> _Exercise task_: Copy out all of the data exactly as it appears.
····················
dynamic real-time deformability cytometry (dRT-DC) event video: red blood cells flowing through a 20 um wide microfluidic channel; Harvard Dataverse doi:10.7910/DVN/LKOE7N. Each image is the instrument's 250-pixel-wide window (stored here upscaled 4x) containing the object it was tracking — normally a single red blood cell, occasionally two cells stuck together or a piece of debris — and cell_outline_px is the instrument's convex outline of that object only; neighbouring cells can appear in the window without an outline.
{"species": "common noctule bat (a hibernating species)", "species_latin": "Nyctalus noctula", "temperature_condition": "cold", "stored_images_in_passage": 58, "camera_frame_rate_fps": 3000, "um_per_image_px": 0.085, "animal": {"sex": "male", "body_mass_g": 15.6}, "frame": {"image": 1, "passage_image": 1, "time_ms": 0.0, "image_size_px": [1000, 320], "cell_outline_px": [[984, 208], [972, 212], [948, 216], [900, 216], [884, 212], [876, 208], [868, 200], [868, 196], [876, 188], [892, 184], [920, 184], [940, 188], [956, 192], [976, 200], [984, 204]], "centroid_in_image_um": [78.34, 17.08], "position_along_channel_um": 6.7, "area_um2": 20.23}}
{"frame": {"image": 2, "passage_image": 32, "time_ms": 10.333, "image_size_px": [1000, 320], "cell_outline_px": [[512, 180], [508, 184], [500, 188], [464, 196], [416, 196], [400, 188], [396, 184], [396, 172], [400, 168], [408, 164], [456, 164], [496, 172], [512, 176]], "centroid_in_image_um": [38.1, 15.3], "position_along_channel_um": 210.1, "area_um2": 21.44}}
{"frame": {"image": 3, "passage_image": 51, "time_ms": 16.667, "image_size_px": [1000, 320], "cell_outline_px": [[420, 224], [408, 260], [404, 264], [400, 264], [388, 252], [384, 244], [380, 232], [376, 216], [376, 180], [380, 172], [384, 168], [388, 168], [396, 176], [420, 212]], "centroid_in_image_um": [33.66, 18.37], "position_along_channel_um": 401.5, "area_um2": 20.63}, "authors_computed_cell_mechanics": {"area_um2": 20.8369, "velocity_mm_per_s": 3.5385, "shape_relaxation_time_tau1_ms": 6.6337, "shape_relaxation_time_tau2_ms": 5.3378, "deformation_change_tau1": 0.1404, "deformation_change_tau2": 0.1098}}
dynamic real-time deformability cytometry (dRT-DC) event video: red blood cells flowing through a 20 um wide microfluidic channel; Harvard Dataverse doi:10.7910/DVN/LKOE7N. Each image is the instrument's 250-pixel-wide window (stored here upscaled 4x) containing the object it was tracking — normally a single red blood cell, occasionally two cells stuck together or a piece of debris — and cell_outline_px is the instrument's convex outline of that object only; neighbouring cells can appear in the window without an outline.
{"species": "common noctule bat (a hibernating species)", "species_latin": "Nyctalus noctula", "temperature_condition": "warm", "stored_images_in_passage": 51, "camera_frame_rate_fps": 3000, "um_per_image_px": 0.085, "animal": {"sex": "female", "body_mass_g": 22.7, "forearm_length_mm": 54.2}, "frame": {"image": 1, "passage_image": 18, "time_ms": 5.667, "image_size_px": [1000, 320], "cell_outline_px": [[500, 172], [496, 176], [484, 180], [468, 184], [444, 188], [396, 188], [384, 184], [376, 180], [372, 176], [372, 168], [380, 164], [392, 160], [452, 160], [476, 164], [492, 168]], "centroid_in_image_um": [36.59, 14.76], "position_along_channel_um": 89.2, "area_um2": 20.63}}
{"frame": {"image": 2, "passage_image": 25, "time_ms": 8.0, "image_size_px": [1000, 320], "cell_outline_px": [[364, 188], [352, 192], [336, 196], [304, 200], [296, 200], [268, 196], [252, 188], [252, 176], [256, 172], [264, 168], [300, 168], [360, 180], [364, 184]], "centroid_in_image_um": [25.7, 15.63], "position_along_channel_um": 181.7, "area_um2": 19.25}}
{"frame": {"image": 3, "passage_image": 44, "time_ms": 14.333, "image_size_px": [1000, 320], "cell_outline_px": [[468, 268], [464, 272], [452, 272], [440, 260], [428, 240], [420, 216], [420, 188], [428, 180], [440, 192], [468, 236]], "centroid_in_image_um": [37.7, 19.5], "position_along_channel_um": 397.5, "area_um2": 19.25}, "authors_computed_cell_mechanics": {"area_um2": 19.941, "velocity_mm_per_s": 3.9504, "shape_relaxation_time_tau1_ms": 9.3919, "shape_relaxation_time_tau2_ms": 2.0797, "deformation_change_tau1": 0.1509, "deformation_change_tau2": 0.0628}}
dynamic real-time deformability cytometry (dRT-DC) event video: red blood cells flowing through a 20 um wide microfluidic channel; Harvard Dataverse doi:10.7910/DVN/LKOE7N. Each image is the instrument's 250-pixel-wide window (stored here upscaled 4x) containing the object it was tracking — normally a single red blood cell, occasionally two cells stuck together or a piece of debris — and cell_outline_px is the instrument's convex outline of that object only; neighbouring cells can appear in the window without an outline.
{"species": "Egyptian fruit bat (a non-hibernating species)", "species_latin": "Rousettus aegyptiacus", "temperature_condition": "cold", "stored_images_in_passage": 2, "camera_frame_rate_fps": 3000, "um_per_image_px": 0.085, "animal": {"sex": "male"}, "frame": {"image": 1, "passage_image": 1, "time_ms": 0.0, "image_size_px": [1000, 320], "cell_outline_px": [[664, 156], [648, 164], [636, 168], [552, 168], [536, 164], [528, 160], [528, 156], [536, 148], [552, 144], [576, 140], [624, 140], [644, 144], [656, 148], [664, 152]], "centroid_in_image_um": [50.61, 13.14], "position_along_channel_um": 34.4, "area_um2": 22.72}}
····················
> _Output of the exercise_:
dynamic real-time deformability cytometry (dRT-DC) event video: red blood cells flowing through a 20 um wide microfluidic channel; Harvard Dataverse doi:10.7910/DVN/LKOE7N. Each image is the instrument's 250-pixel-wide window (stored here upscaled 4x) containing the object it was tracking — normally a single red blood cell, occasionally two cells stuck together or a piece of debris — and cell_outline_px is the instrument's convex outline of that object only; neighbouring cells can appear in the window without an outline.
{"species": "common noctule bat (a hibernating species)", "species_latin": "Nyctalus noctula", "temperature_condition": "cold", "stored_images_in_passage": 58, "camera_frame_rate_fps": 3000, "um_per_image_px": 0.085, "animal": {"sex": "male", "body_mass_g": 15.6}, "frame": {"image": 1, "passage_image": 1, "time_ms": 0.0, "image_size_px": [1000, 320], "cell_outline_px": [[984, 208], [972, 212], [948, 216], [900, 216], [884, 212], [876, 208], [868, 200], [868, 196], [876, 188], [892, 184], [920, 184], [940, 188], [956, 192], [976, 200], [984, 204]], "centroid_in_image_um": [78.34, 17.08], "position_along_channel_um": 6.7, "area_um2": 20.23}}
{"frame": {"image": 2, "passage_image": 32, "time_ms": 10.333, "image_size_px": [1000, 320], "cell_outline_px": [[512, 180], [508, 184], [500, 188], [464, 196], [416, 196], [400, 188], [396, 184], [396, 172], [400, 168], [408, 164], [456, 164], [496, 172], [512, 176]], "centroid_in_image_um": [38.1, 15.3], "position_along_channel_um": 210.1, "area_um2": 21.44}}
{"frame": {"image": 3, "passage_image": 51, "time_ms": 16.667, "image_size_px": [1000, 320], "cell_outline_px": [[420, 224], [408, 260], [404, 264], [400, 264], [388, 252], [384, 244], [380, 232], [376, 216], [376, 180], [380, 172], [384, 168], [388, 168], [396, 176], [420, 212]], "centroid_in_image_um": [33.66, 18.37], "position_along_channel_um": 401.5, "area_um2": 20.63}, "authors_computed_cell_mechanics": {"area_um2": 20.8369, "velocity_mm_per_s": 3.5385, "shape_relaxation_time_tau1_ms": 6.6337, "shape_relaxation_time_tau2_ms": 5.3378, "deformation_change_tau1": 0.1404, "deformation_change_tau2": 0.1098}}
dynamic real-time deformability cytometry (dRT-DC) event video: red blood cells flowing through a 20 um wide microfluidic channel; Harvard Dataverse doi:10.7910/DVN/LKOE7N. Each image is the instrument's 250-pixel-wide window (stored here upscaled 4x) containing the object it was tracking — normally a single red blood cell, occasionally two cells stuck together or a piece of debris — and cell_outline_px is the instrument's convex outline of that object only; neighbouring cells can appear in the window without an outline.
{"species": "common noctule bat (a hibernating species)", "species_latin": "Nyctalus noctula", "temperature_condition": "warm", "stored_images_in_passage": 51, "camera_frame_rate_fps": 3000, "um_per_image_px": 0.085, "animal": {"sex": "female", "body_mass_g": 22.7, "forearm_length_mm": 54.2}, "frame": {"image": 1, "passage_image": 18, "time_ms": 5.667, "image_size_px": [1000, 320], "cell_outline_px": [[500, 172], [496, 176], [484, 180], [468, 184], [444, 188], [396, 188], [384, 184], [376, 180], [372, 176], [372, 168], [380, 164], [392, 160], [452, 160], [476, 164], [492, 168]], "centroid_in_image_um": [36.59, 14.76], "position_along_channel_um": 89.2, "area_um2": 20.63}}
{"frame": {"image": 2, "passage_image": 25, "time_ms": 8.0, "image_size_px": [1000, 320], "cell_outline_px": [[364, 188], [352, 192], [336, 196], [304, 200], [296, 200], [268, 196], [252, 188], [252, 176], [256, 172], [264, 168], [300, 168], [360, 180], [364, 184]], "centroid_in_image_um": [25.7, 15.63], "position_along_channel_um": 181.7, "area_um2": 19.25}}
{"frame": {"image": 3, "passage_image": 44, "time_ms": 14.333, "image_size_px": [1000, 320], "cell_outline_px": [[468, 268], [464, 272], [452, 272], [440, 260], [428, 240], [420, 216], [420, 188], [428, 180], [440, 192], [468, 236]], "centroid_in_image_um": [37.7, 19.5], "position_along_channel_um": 397.5, "area_um2": 19.25}, "authors_computed_cell_mechanics": {"area_um2": 19.941, "velocity_mm_per_s": 3.9504, "shape_relaxation_time_tau1_ms": 9.3919, "shape_relaxation_time_tau2_ms": 2.0797, "deformation_change_tau1": 0.1509, "deformation_change_tau2": 0.0628}}
dynamic real-time deformability cytometry (dRT-DC) event video: red blood cells flowing through a 20 um wide microfluidic channel; Harvard Dataverse doi:10.7910/DVN/LKOE7N. Each image is the instrument's 250-pixel-wide window (stored here upscaled 4x) containing the object it was tracking — normally a single red blood cell, occasionally two cells stuck together or a piece of debris — and cell_outline_px is the instrument's convex outline of that object only; neighbouring cells can appear in the window without an outline.
{"species": "Egyptian fruit bat (a non-hibernating species)", "species_latin": "Rousettus aegyptiacus", "temperature_condition": "cold", "stored_images_in_passage": 2, "camera_frame_rate_fps": 3000, "um_per_image_px": 0.085, "animal": {"sex": "male"}, "frame": {"image": 1, "passage_image": 1, "time_ms": 0.0, "image_size_px": [1000, 320], "cell_outline_px": [[664, 156], [648, 164], [636, 168], [552, 168], [536, 164], [528, 160], [528, 156], [536, 148], [552, 144], [576, 140], [624, 140], [644, 144], [656, 148], [664, 152]], "centroid_in_image_um": [50.61, 13.14], "position_along_channel_um": 34.4, "area_um2": 22.72}}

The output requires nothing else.